Panwas Lamongan Tak Proses Pelanggaran Pemilu

Panwas Lamongan Tak Proses Pelanggaran Pemilu

LAMONGAN (bangsaonline) - Selama masa pemilu berlangsung, Panitia Pengawas Pemilu (Panwaslu) Kabupaten Lamongan menemukan berbagai bentuk pelanggaran yang mengarah pada tindak pidana pemilu.

Namun, puluhan temuan Panwas tersebut tak satu pun yang diproses hingga ke jalur hukum. Sebelumnya, dalam beberapa kesempatan, Panwas selalu menyebut temuannya tergolong pada tindak pidana pemilu.

Beberapa temuan tersebut diantaranya kampanye melibatkan pejabat PNS Pemkab Lamongan. Pertama tim panwas menyergap dua pejabat Kecamatan Paciran yakni Suharto (Camat) dan Sukri (Sekcam) di sebuah depot bakso di daerah Laren (6/3) lalu. Panwas menyebut keduanya diduga melakukan mobilisasi perangkat desa se-Kecamatan Paciran untuk mendukung salah satu caleg. Namun, setelah kedua pejabat tersebut diperiksa, kasus tersebut tiba-tiba berhenti.

Begitu pula saat tim Panwas menemukan bentuk pelanggaran pemilu saat kampanye PPP di Ponpes Darul Mustaghitsin Lamongan yang dihadiri oleh Ketua Umum PPP Suryadharma Ali pada 16 Maret 2014.

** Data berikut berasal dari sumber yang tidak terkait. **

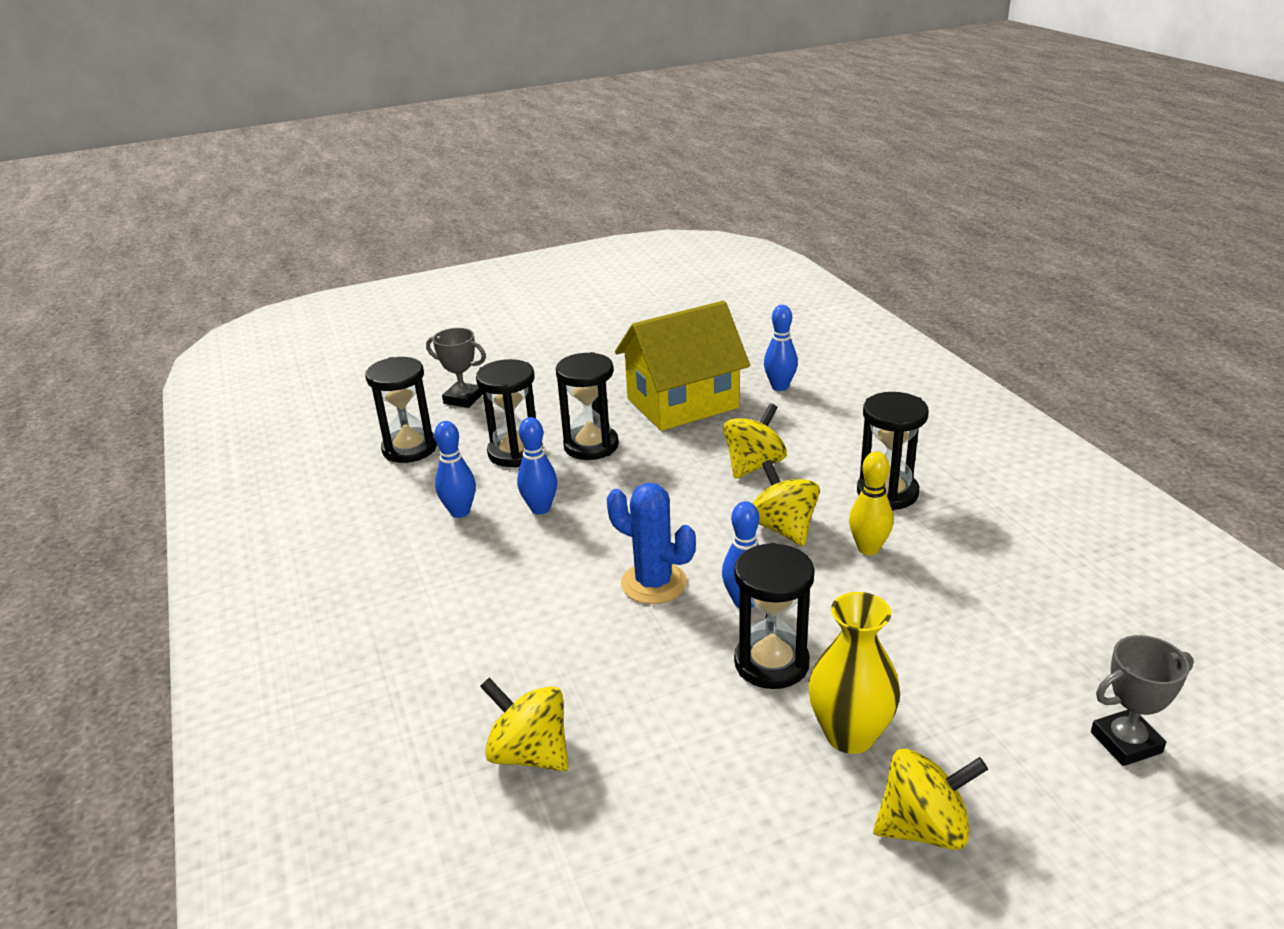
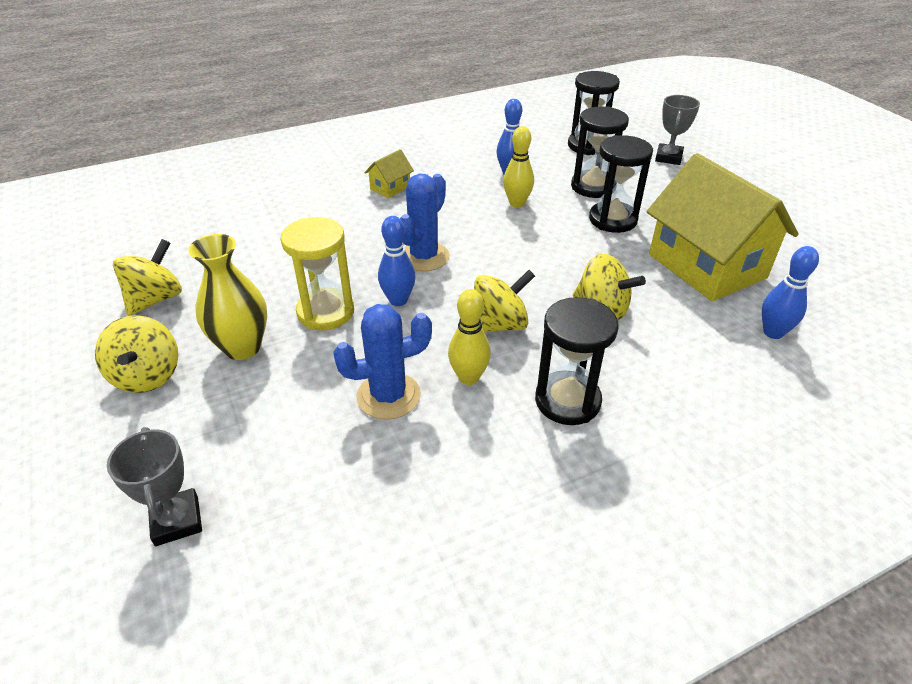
camera: 85 degrees right, 10 degrees up
(468, 621) = (390, 188): none -> yellow house
(529, 753) = (270, 218): yellow spinning top -> yellow spinning top (156, 299)
(540, 508) = (517, 203): blue bowling pin -> yellow bowling pin
(771, 663) = (325, 312): black hourglass -> yellow hourglass
(907, 602) = (388, 396): none -> blue cactus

Saat itu, Panwas menuding Kepala Dinas Tenaga Kerja dan Transmigrasi Lamongan, Imam Trisno Eddy melakukan mobilisasi massa kampanye. Hal ini dikarenakan nama Imam tercantum dalam surat undangan yang beredar di kalangan jamaah KBIH yang dikelolanya. Lagi-lagi pasca pemeriksaan, temuan itu tidak ada kelanjutannya.

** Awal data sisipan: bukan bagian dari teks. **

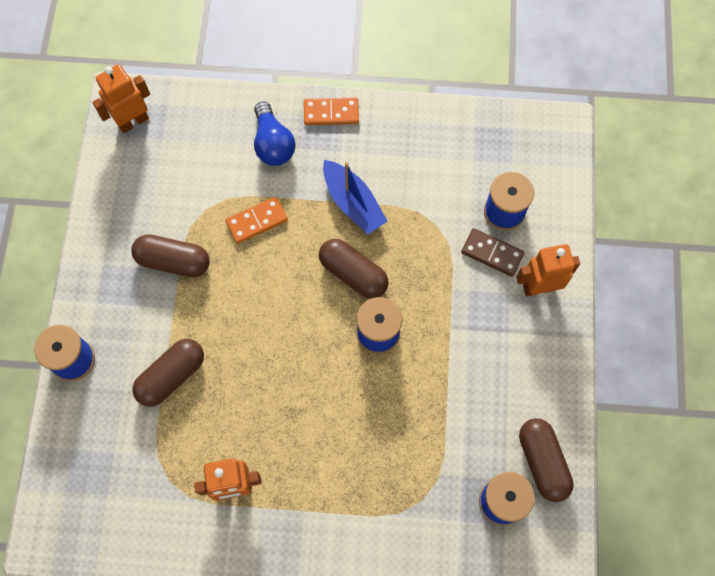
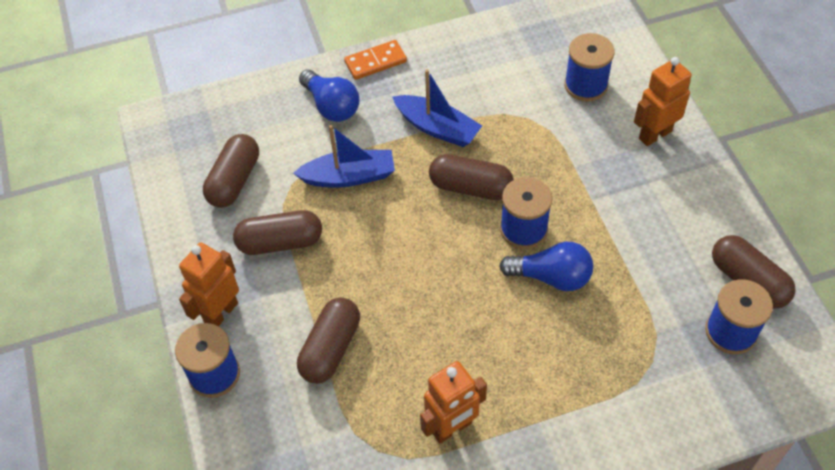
camera: 20 degrees left, 15 degrees down
(133, 121) = (177, 135): orange robot -> orange robot (220, 313)
(161, 186) = (234, 181): none -> brown capsule
(257, 221) = (349, 176): orange domino -> blue boat
(379, 387) = (551, 277): none -> blue light bulb
(492, 253) = (594, 123): brown domino -> none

Berikutnya tim Panwas menemukan bentuk pelanggaran pemilu sebelum pencoblosan berlangsung. Pelanggaran yang dikategorikan paling menonjol ini dilakukan oleh Kepala Dinas Pendapatan Daerah (Dispenda) Lamongan, Mursid.

Saat itu, Panwas menemukan dua bukti SMS yang berisi ajakan dan himbauan menyesatkan yang dikirim melalui nomer telepon Mursid. Meski sempat menghebohkan karena dalam salah satu isi SMS itu menyebut kelompok pendopo hendak melakukan kecurangan, namun pelanggaran ini juga tidak diproses lebih lanjut.

Ketua Panwaslu Lamongan, Toni Wijaya menjelaskan, penanganan bentuk pelanggaran pemilu tidak semudah menangani perkara hukum pada umumnya. Karena peraturan hukum yang berlaku dalam UU pemilu no 8 tahun 2012 terdapat aturan yang sulit untuk diterapkan. Salah satunya, pelanggaran itu bisa diproses lanjut apabila ada salah seorang yang bersedia menjadi saksi.

"Kami sudah berupaya maksimal, tapi kendalanya tidak ada saksi yang mau diperiksa sebagai pelapor," ujar Toni.

Lebih lanjut Toni menjelaskan, pemeriksaan saksi inilah yang menjadi salah satu kendala dalam hal kelengkapan berkas. Karena dari sekian banyak temuan panwas, tak ada satu pun saksi yang berani dimintai keterangan. Bila hanya ada bukti dan pelanggar tanpa adanya keterangan saksi maka pelanggaran itu tidak bisa diproses ke Centra Gakumdu (Penegakan Hukum Terpadu).

"Bagaimana bisa diproses kalau dalam aturannya harus melengkapi berkas yang akan diajukan ke Gakumdu," katanya.